Hubert Klausner (1 November 1892 – 12 February 1939) was an Austrian military officer and Nazi politician. He served as Gauleiter of Reichsgau Kärnten and Landeshauptmann (premier) of Carinthia from 1938 to 1939.

Born in Raibl (today: Cave del Predil, Tarvisio) in the Carinthian Val Canale, the son of a minor customs official, he attended the Gymnasium in Villach. Taking his Matura exams in 1912, he completed his military service as an Einjährig-Freiwilliger ("one-year volunteer") in the Austro-Hungarian Army. Thereafter, he served in World War I in the rank of a Leutnant in Galicia, where he was seriously wounded in 1915. He reached the rank of Oberleutnant at the Italian Front. In 1916, he was transferred to the reserve, commanding casualty assemblies in Klagenfurt and Trento.

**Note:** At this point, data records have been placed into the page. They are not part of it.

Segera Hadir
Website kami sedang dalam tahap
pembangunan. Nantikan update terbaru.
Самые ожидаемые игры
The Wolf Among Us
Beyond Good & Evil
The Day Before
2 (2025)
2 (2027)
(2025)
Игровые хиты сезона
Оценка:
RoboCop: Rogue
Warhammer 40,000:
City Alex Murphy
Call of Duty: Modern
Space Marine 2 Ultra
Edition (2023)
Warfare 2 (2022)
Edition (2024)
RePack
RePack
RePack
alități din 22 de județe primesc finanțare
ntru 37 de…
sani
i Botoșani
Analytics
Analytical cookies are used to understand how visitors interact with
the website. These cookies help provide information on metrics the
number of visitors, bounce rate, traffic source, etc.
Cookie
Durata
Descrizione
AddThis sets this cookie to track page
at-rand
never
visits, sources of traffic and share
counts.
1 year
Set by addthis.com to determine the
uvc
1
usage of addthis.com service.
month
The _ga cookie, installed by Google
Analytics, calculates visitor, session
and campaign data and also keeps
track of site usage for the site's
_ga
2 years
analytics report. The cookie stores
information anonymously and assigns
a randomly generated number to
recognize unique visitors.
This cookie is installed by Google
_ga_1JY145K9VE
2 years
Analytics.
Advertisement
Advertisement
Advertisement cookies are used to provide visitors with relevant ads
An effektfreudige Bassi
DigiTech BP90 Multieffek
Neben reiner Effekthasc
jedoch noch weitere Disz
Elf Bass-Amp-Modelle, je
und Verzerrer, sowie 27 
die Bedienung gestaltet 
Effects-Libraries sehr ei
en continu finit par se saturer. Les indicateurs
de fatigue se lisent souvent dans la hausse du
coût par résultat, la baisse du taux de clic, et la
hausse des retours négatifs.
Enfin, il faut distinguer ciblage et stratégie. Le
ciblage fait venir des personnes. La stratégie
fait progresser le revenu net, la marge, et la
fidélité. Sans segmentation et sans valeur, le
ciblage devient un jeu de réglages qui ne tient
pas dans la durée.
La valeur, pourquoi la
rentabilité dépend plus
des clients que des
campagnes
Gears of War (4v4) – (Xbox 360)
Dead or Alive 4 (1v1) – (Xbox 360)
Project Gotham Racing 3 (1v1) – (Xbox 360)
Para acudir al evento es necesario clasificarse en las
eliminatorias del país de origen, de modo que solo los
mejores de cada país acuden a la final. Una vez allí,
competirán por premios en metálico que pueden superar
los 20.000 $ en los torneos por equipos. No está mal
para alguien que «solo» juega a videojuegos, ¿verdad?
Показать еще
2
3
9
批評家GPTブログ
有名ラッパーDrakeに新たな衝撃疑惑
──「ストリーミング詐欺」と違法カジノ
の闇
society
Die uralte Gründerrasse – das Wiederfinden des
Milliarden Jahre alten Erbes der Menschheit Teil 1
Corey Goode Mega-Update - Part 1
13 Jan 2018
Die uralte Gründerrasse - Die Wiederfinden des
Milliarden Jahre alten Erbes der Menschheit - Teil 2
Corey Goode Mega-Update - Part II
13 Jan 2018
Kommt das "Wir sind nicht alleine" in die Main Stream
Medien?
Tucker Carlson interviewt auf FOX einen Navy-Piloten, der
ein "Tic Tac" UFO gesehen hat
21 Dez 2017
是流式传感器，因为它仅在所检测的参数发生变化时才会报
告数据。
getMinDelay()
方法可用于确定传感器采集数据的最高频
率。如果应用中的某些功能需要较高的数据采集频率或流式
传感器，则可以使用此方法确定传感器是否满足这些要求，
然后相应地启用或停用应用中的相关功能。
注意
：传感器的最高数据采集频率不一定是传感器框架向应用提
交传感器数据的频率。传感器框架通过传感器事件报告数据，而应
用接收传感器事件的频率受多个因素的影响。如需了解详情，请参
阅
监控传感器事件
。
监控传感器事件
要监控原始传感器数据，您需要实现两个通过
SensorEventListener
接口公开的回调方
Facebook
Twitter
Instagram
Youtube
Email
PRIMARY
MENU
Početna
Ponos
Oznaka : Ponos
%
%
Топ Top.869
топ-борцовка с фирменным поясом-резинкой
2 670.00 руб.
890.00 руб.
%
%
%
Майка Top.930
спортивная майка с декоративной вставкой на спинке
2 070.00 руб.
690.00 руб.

When the war ended, Klausner from 1919 fought in the Volkswehr paramilitary forces in the armed conflicts against Yugoslav troops, which led to the Carinthian Plebiscite of 1920. Afterwards he joined the Federal Army of the First Austrian Republic and was promoted to the rank of Hauptmann (Captain). In 1930 he was promoted to major, the highest rank that he would reach in the Austrian Army before he had to leave for political reasons in 1933.

Austrian Nazi Party

Having initially joined the Greater German People's Party, he switched to the Austrian Nazi Party in 1922, which he left in 1927. In February 1931, he once again joined the NSDAP, which won influence in local council and provincial elections in Carinthia in 1931 and 1932. Klausner was an early and ardent proponent of Nazism in Carinthia. He was appointed Deputy Gauleiter in January 1933, Bezirksleiter (District Leader) of Klagenfurt in March, and on 5 May 1933, he advanced to the position of Gauleiter of the still-outlawed Nazi Party in Carinthia. Klausner's influence grew during the incarceration of Austrian Nazi Party Leader (Landesleiter) Josef Leopold in 1935-1936 and he was viewed by some as the de facto party leader.[1] During the time of Austrofascism in the Federal State of Austria (Ständestaat), Klausner was interned for a few months several times in 1935, 1936 and 1937.

His arrests for political reasons however, could not keep him from further advancing the Nazi movement. His home in Latschach near Finkenstein became a venue for meetings with other leading Carinthian Nazis such as Friedrich Rainer and Odilo Globocnik. Klausner resigned as Gauleiter on 9 October 1936 in a policy dispute with Leopold, who favored a more independent Austrian approach as opposed to the Greater-German ideas of Klausner and his associates. Things reached a climax on 21 February 1938 when Leopold was removed as Landesleiter of the Nazi Party by Adolf Hitler and replaced with Klausner.[2]